===== Document text
RIA Arbitration Attorneys
Registered investment advisors, or RIAs, face legal threats all the time. Many of them can get funneled into arbitration. Just because the disputes are arbitrated rather than litigated, though, does not mean that they are trivial. Losing a case in arbitration can still lead to substantial penalties for an RIA firm or an individual investment advisor.
The RIA lawyers at the national law firm Oberheiden P.C. have extensive experience as securities litigation attorneys, and have defended numerous regulated securities professionals, including RIA firms and investment consultants, from allegations of wrongdoing and securities fraud. They know that arbitration can be the first step in a long legal process. Winning authoritatively in arbitration can put out the fire because it grows too big to contain.
RIAs Can Require Arbitration in Their Client Contracts
There are several differences between a registered investment advisor (RIA) and traditional broker-dealers. RIAs provide individualized consulting about how to best invest assets for a given financial goal, while broker-dealers actually make the securities transactions. Broker-dealers generally have to register with the Financial Industry Regulatory Authority (FINRA), while RIAs typically have to register with the U.S. Securities and Exchange Commission (SEC) or with state regulators.
That difference in registration carries great significance for how these two occupations can manage their dispute resolution processes. FINRA requires that their regulated professionals use FINRA’s dispute resolution forum if an investor asks for it, and forbids certain limitations on the process, such as a waiver of class action rights or a specification of where the hearing will take place.
RIAs are not subject to these rules because they are not members of FINRA. This means they can include arbitration provisions in their client contracts and dictate the terms of the process. While there has been some pushback on these practices, and while the Dodd-Frank Act expressly allows the SEC to impose certain limitations on them (15 U.S.C. § 78o(o)), a skilled RIA compliance professional can craft arbitration provisions that follows the letter and the spirit of the law while still protecting RIAs from dangerous legal threats.
Common RIA Arbitration Provisions
Being able to control the dispute resolution process is essential for RIA stakeholders that want to insulate their firm from legal predicaments and minimize the costs of fighting off baseless allegations of misconduct. A few of the common provisions that RIAs include in their customer contracts regarding arbitration include:
- Mandating arbitration of disputes
- Requiring the client to waive their ability to join a class action
- Choosing which arbitration forum will be used
- Selecting an arbitration firm to hear the case
- Setting the location for the hearing, generally in the jurisdiction where the RIA has its principal place of business
Each of these tools and provisions can drastically increase the benefits of arbitration.
Benefits of RIA Arbitration
For the RIA firm and its stakeholders, mandating arbitration of customer disputes and stipulating how the process will work has numerous benefits. For example, arbitration can:
- Provide an additional impetus for the firm and the disgruntled customer to resolve their dispute outside of a courtroom
- Reduce the costs of resolving the dispute by avoiding all of the court fees and the costs of hiring a securities litigation defense lawyer
- Avoid the negative publicity that can come with defending the allegations in court, where the process is done in the public’s eye
- Ensure that the evidence in the case is not made public
- Add a step to the dispute resolution process, which can deter vengeful customers from filing knowingly frivolous and baseless claims that are meant to do nothing more than damage the RIA’s reputation
First and foremost, though, arbitration is a cost-saving technique. Litigation is expensive. Arbitration can effectively resolve most of the claims that would have gone through litigation, at a fraction of the cost to the RIA firm.
==========
- Exercise requirements
A – Using the text on RIA arbitration, decide whether each statement agrees with it: (i) broker-dealers generally register with FINRA, whereas RIAs typically register with the SEC or with state regulators; (ii) RIAs are bound by FINRA's prohibition on class action waivers; (iii) cost saving is named as the foremost benefit of arbitration. Give yes or no for each, with the deciding words of the text quoted exactly.
B – Carry on the text on RIA arbitration, beginning after its final sentence.
===== Stored rows
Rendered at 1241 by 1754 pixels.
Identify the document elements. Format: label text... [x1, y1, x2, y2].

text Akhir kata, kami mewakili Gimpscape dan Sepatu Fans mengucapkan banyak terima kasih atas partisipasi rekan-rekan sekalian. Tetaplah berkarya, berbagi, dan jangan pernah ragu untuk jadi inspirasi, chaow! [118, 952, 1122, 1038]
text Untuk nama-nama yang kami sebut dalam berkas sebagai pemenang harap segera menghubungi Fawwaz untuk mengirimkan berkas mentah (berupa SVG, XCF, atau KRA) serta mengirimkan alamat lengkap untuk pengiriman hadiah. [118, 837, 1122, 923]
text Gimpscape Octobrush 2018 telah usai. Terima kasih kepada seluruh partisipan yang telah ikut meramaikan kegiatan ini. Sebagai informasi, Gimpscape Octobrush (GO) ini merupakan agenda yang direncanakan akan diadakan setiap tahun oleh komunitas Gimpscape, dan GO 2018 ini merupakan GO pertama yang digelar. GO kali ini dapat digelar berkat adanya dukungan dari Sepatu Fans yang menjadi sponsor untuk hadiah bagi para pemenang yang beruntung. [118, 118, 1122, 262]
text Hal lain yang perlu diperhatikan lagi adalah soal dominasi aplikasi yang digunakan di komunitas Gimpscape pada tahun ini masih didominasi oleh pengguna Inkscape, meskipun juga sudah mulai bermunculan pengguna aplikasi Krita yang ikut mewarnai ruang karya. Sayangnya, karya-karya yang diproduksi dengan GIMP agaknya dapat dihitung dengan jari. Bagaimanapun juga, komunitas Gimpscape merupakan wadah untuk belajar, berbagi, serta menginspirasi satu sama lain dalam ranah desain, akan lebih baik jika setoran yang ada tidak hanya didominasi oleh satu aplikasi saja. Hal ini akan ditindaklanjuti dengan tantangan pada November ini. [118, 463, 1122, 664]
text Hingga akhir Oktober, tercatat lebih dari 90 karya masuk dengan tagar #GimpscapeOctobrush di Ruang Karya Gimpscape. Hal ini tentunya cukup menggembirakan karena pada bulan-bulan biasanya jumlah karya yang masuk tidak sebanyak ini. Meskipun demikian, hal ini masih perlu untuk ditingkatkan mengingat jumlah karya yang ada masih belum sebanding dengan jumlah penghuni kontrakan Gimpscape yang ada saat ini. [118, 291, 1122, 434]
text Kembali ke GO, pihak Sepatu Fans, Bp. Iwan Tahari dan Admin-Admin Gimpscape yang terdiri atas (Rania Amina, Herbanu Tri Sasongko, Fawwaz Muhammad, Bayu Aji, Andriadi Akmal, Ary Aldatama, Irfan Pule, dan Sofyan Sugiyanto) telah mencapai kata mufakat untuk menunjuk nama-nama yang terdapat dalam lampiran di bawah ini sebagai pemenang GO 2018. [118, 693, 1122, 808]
==========
- Responses to the exercise
A –
(i) Yes: "Broker-dealers generally have to register with the Financial Industry Regulatory Authority (FINRA), while RIAs typically have to register with the U.S. Securities and Exchange Commission (SEC) or with state regulators."
(ii) No: "RIAs are not subject to these rules because they are not members of FINRA."
(iii) Yes: "First and foremost, though, arbitration is a cost-saving technique."

B –
Parties That Often File Claims Against RIAs
Numerous different parties can file claims of misconduct or securities fraud against RIAs and the investment consultants that work for them, including:
- Clients and customers
- Securities issuers
- FINRA investigators
- SEC regulators
Importantly, arbitration provisions generally only apply to the RIA’s clients and customers. This means they are not a completely effective bar to litigation. They will not impact claims filed by people who did not sign a client contract. If the SEC discovers signs of securities misconduct, for example, it can pursue its claims in whatever forum it chooses.
While they are not a perfect insulation to legal threats against the RIA, arbitration provisions are still a very effective and popular tool to use.
Legal Allegations that RIAs Can Face
Like other securities professionals and brokerage firms, RIAs can be the target of a wide variety of allegations, including:
- Breach of contract
- Charging excessive fees or using deceptive fee structures
- Market manipulation
- Conspiracy, such as by conspiring with a broker-dealer to churn client accounts to share the benefits of the resulting increase in transaction fees
- Breaching fiduciary duty to a client
- Omitting or misrepresenting material information
- Other types of securities fraud
When there is evidence of an intent to defraud investors, these allegations can be pursued through criminal charges. If convicted, individual RIAs can face prison time and staggering criminal fines.
The Importance of Making a Vigorous Defense in Arbitration
Getting customer complaints and disputes like these into arbitration is just the first step in the process, though. RIAs still have to successfully defend against those claims before the arbitrator. While consumer and investor advocates claim that the RIA’s ability to choose the forum means that the outcome is a foregone conclusion, that is far from the case. Arbitrators rely on their reputation for impartiality and resolving claims justly.
Presenting an effective defense in arbitration is essential, especially when RIA firms use client contracts that explicitly state that the arbitrator’s findings will be final and binding. If the RIA does not take its defense at this stage seriously and the arbitrator rules in favor of the claimant, overturning that resolution will be extremely difficult to do.
Frequently Asked Questions About RIA Arbitration and How Oberheiden P.C. Can Help Your Firm
Is There a Movement to Regulate the Use of RIA Arbitration Agreements?
RIAs use of arbitration has attracted some media attention lately because it can be done in predatory ways. Some RIA firms go to great lengths to channel as many types of claims into arbitration, make arbitration as costly as possible to customers, and tilt the playing field in ways that make it virtually impossible for complainants to win. Some of these firms also do not disclose the presence of these binding arbitration provisions in their client contracts.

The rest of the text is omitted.